» **TASK TO COMPLETE**
Render the listing as a Markdown table with the columns Row and Line, starting at its first line and going through the line containing "</span>opt out of this arbitration agreement.". Skip blank lines and leave out the pictures.

______

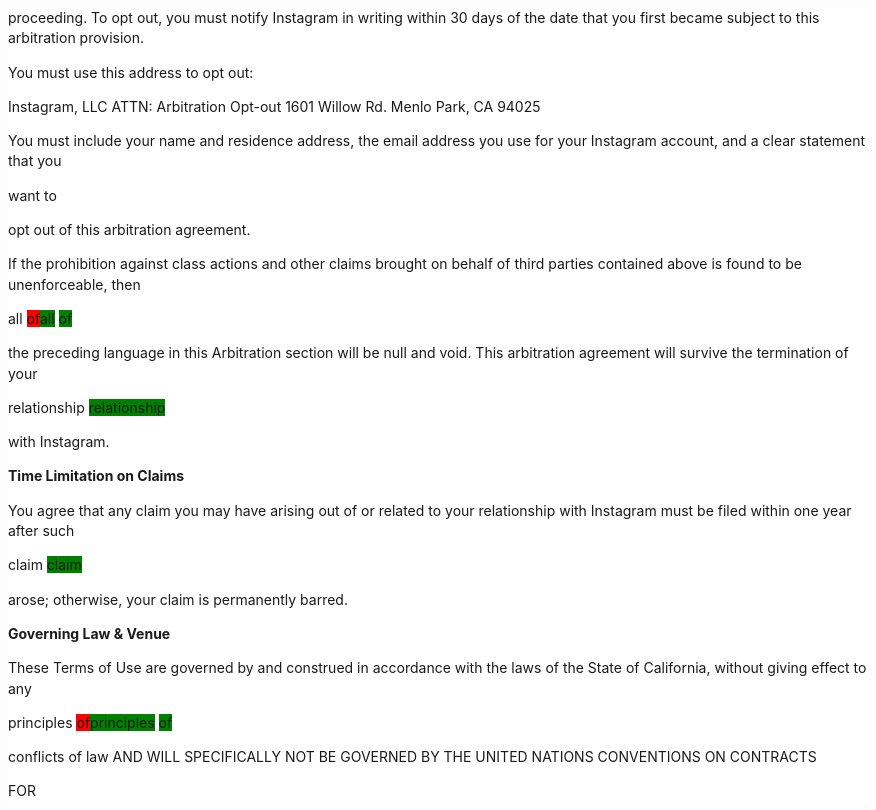 
proceeding. To opt out, you must notify Instagram in writing within 30 days of the date that you first became subject to this arbitration provision.


You must use this address to opt out:


Instagram, LLC ATTN: Arbitration Opt-out 1601 Willow Rd. Menlo Park, CA 94025


You must include your name and residence address, the email address you use for your Instagram account, and a clear statement that you<span style="background-color: green;"> </span><span style="background-color: red;">


</span>want to<span style="background-color: red;"> </span><span style="background-color: green;">


</span>opt out of this arbitration agreement.


If the prohibition against class actions and other claims brought on behalf of third parties contained above is found to be unenforceable, then<span style="background-color: red;">


all</span> <span style="background-color: red;">of</span><span style="background-color: green;">all</span> <span style="background-color: green;">of


</span>the preceding language in this Arbitration section will be null and void. This arbitration agreement will survive the termination of your<span style="background-color: red;">


relationship</span> <span style="background-color: green;">relationship


</span>with Instagram.


**Time Limitation on Claims**


You agree that any claim you may have arising out of or related to your relationship with Instagram must be filed within one year after such<span style="background-color: red;">


claim</span> <span style="background-color: green;">claim


</span>arose; otherwise, your claim is permanently barred.


**Governing Law & Venue**


These Terms of Use are governed by and construed in accordance with the laws of the State of California, without giving effect to any<span style="background-color: red;">


principles</span> <span style="background-color: red;">of</span><span style="background-color: green;">principles</span> <span style="background-color: green;">of


</span>conflicts of law AND WILL SPECIFICALLY NOT BE GOVERNED BY THE UNITED NATIONS CONVENTIONS ON CONTRACTS<span style="background-color: red;"> </span><span style="background-color: green;">


</span>FOR<span style="background-color: green;"> </span><span style="background-color: red;">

______

» **ANSWER TO THE EXERCISE**
| Row | Line |
|---|---|
| 1 | proceeding. To opt out, you must notify Instagram in writing within 30 days of the date that you first became subject to this arbitration provision. |
| 2 | You must use this address to opt out: |
| 3 | Instagram, LLC ATTN: Arbitration Opt-out 1601 Willow Rd. Menlo Park, CA 94025 |
| 4 | You must include your name and residence address, the email address you use for your Instagram account, and a clear statement that you<span style="background-color: green;"> </span><span style="background-color: red;"> |
| 5 | </span>want to<span style="background-color: red;"> </span><span style="background-color: green;"> |
| 6 | </span>opt out of this arbitration agreement. |